Conclusion and Next Steps
Decision: Hold (migraine disorder) / Proceed with Guardrails (pulmonary hypertension, Prinzmetal angina)
Rationale:
For migraine disorder (top TxGNN rank): Despite a high model score (99.42%), the available evidence is insufficient to support clinical development. Only one case report and two pharmacology reviews exist, with no dedicated clinical trials. Nitrendipine’s high peripheral vascular selectivity and limited CNS penetration are unresolved concerns that distinguish it from guideline-supported CCBs in migraine prophylaxis (e.g., flunarizine, which has broader CNS activity). A Hold decision is appropriate until CNS pharmacokinetics and mechanistic studies are available.
For pulmonary hypertension: Multiple small prospective hemodynamic studies specifically in nitrendipine demonstrate measurable PAP reduction in PAH patients with pulmonary fibrosis, supported by animal model data on vascular remodeling prevention. Per 2022 ESC/ERS guidelines, high-dose CCBs are a validated first-line option in vasoreactive PAH — a patient-selection criterion that defines a clear, guardable pathway. Proceed with Guardrails.

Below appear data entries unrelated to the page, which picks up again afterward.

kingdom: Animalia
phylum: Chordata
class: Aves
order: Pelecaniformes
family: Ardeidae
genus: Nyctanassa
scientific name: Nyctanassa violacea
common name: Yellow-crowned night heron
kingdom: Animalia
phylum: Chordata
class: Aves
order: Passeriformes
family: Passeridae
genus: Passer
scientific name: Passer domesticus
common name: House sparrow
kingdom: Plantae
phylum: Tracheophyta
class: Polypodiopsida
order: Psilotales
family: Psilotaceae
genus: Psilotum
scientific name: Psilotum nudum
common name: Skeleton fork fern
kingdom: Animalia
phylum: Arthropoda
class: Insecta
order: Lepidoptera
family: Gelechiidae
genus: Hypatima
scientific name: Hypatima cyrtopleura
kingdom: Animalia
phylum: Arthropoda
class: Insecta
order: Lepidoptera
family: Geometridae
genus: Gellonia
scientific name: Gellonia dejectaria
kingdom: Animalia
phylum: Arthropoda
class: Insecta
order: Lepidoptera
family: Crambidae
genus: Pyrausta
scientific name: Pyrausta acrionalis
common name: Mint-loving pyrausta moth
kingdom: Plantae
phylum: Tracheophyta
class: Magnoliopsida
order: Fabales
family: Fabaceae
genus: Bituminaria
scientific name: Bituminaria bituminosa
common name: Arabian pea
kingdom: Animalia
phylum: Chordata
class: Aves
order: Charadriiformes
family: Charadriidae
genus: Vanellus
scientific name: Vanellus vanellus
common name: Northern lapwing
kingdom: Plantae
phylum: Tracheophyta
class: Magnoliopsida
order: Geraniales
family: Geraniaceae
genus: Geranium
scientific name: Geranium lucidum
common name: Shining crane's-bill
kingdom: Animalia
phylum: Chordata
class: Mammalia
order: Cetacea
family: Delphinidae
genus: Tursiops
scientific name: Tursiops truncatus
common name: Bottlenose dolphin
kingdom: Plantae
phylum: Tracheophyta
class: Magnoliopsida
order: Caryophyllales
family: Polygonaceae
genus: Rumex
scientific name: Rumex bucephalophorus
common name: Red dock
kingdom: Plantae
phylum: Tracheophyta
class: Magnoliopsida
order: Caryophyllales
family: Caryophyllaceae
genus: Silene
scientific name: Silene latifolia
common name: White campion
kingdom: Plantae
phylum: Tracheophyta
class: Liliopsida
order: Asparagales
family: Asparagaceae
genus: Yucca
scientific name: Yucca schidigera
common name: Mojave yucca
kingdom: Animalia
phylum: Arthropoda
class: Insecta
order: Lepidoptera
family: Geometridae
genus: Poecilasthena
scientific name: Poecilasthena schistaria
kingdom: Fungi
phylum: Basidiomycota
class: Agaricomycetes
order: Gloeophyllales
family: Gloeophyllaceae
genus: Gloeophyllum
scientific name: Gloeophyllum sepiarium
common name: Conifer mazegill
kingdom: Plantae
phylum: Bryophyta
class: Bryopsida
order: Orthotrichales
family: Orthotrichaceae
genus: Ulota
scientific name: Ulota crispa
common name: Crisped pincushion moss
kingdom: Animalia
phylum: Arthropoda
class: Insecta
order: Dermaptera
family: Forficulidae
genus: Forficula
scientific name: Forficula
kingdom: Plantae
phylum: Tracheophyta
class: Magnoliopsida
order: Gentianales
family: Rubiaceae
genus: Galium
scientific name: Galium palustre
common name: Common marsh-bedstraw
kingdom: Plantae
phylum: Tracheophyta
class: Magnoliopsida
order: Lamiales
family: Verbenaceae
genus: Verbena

For Prinzmetal (vasospastic) angina: One direct Japanese clinical study (n=21) demonstrated significant efficacy with nitrendipine 10–20 mg/day, and DHP-CCBs are guideline-recommended first-line agents for this indication. The primary gap is the absence of India regulatory approval. Proceed with Guardrails.
To proceed, the following is needed:
- DG001 remediation (Blocking): Download and parse the package insert from a jurisdiction where nitrendipine is approved (Germany or Japan) to obtain full warnings, contraindications, and precaution data
- DG002 remediation (High): Query DrugBank API for complete MOA data, particularly CNS penetration characteristics, to resolve the migraine indication uncertainty
- For migraine disorder: Commission a systematic review of all DHP-CCBs in migraine prophylaxis, with CNS penetration as a stratification variable; use nimodipine (CNS-penetrant DHP) as a mechanistic benchmark
- For pulmonary hypertension: Design patient eligibility criteria around acute vasoreactivity testing (per ESC/ERS 2022); confirm nitrendipine formulation availability in India or identify manufacturing pathway
- For Prinzmetal angina: Initiate CDSCO regulatory pathway assessment; evaluate feasibility of a bridging study using the existing Japanese clinical data (PMID 1920816) as the primary evidence anchor
- Comparative positioning analysis of nitrendipine vs. commonly available CCBs in India (amlodipine, diltiazem) to establish clinical differentiation and competitive rationale
Disclaimer
This content is for research purposes only and does not constitute medical advice. Clinical validation is required before any clinical application.